Exploring Qwen3.5 family: from small to massive
Alibaba’s team has released Qwen3.5, the latest generation of open-weight large language and multimodal models. This series pushes the boundaries of performance and efficiency, enabling high-end capabilities on dramatically reduced compute budgets. The release aligns with an industry-wide pivot toward efficient, deployable AI: models that deliver advanced reasoning, coding, agentic behavior, and native multimodality while fitting on consumer hardware, edge devices, servers with modest resources, or even local/privacy-focused setups.
Qwen3.5 spans a broad family of sizes and architectures, from ultra-compact dense models under 1 billion parameters to massive sparse MoE flagships exceeding 300 billion total parameters. This tiered lineup lets developers match models precisely to their needs for latency, throughput, memory footprint, cost, and capability.
At the lightweight end, the Qwen3.5 Small series includes four models: 0.8B, 2B, 4B, and 9B parameters. Released in early March 2026 (completing the family rollout that began in mid-February), these are optimized for on-device and edge deployment: smartphones, IoT devices, embedded systems, and privacy-sensitive local inference.
They achieve remarkable efficiency through architectural choices like hybrid attention (Gated Delta Networks for linear-time scaling) and techniques that minimize VRAM usage. Even the 9B model runs smoothly on modest consumer GPUs or high-end mobile hardware. All small models inherit native multimodality and a 262,144-token context window, making long-document processing and extended conversations feasible locally.
The 9B variant stands out as the strongest small-model performer, closing much of the gap with far larger models in reasoning, logical problem-solving, and instruction following – thanks in part to extensive post-training reinforcement learning.
A core breakthrough in Qwen3.5 is its native multimodal architecture. Unlike many prior systems that retrofit vision encoders onto pretrained language models, Qwen3.5 integrates vision and language from the pre-training stage onward (early fusion). This unified training produces a cohesive representation space for text, images, diagrams, charts, screenshots, and documents.
The result is superior performance on visual understanding tasks: document layout analysis, chart/table interpretation, diagram reasoning, fine-grained OCR, visual question answering, and multimodal agent behaviors (e.g., understanding and acting on screen content).
In the flagship and medium MoE models, only a small subset of parameters activates per token:
- Qwen3.5-397B-A17B (flagship): 397 billion total parameters, about 17 billion activated.
- Qwen3.5-122B-A10B: 122 billion total, about 10 billion activated.
- Qwen3.5-35B-A3B: 35 billion total, about 3 billion activated.

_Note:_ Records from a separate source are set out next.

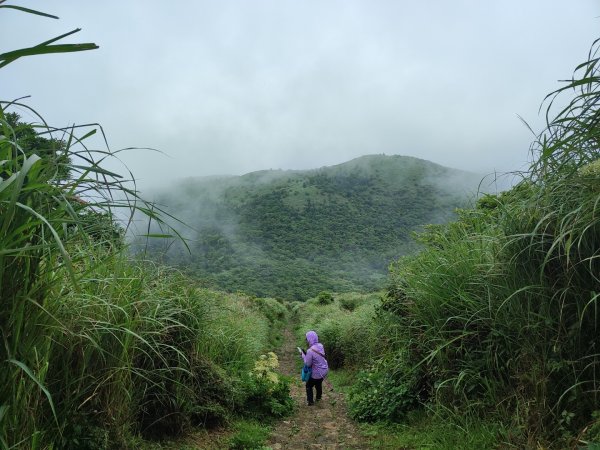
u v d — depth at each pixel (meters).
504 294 4.23
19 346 2.28
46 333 2.59
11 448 2.23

This sparsity enables high-end multimodal reasoning and agentic performance at inference costs and speeds far closer to much smaller dense models – often 60% cheaper and with 8 times better throughput on large workloads than the prior generation.

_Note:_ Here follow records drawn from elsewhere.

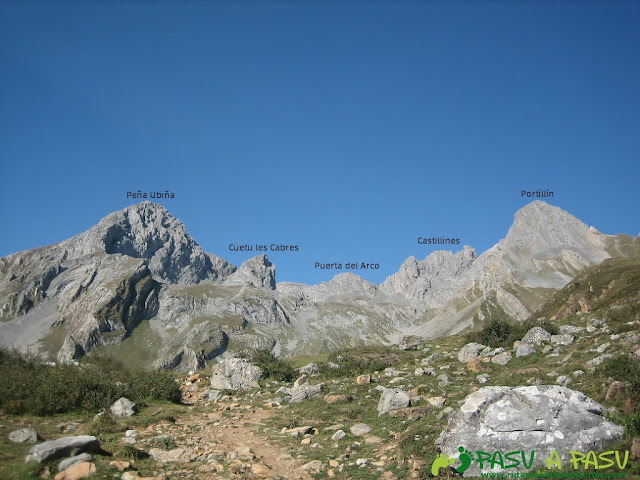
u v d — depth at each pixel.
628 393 20.97
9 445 19.77
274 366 45.47
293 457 21.55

Qwen3.5 leverages large-scale post-training reinforcement learning, including multi-agent simulation environments with progressively harder, real-world-inspired tasks. This sharpens instruction following, multi-step planning, tool use, reduced hallucinations, structured output adherence, and adaptability in agentic scenarios (coding agents, visual agents, long-horizon reasoning).
The series dramatically expands linguistic coverage to 201 languages and dialects, with special emphasis on low-resource languages – advancing truly inclusive, culturally aware AI.
All models feature a native 262,144-token context window (262K), sufficient for entire codebases, lengthy documents, multi-turn conversations, or complex multi-document reasoning. Hosted/API variants (e.g., Qwen3.5-Plus on Alibaba Cloud Model Studio) extend this to 1 million tokens.
Available under permissive open licenses (primarily Apache 2.0) on Hugging Face, ModelScope, and GitHub, Qwen3.5 empowers developers and enterprises worldwide to build more capable, efficient, and accessible AI applications: from mobile assistants and edge analytics to powerful cloud agents and research frontiers.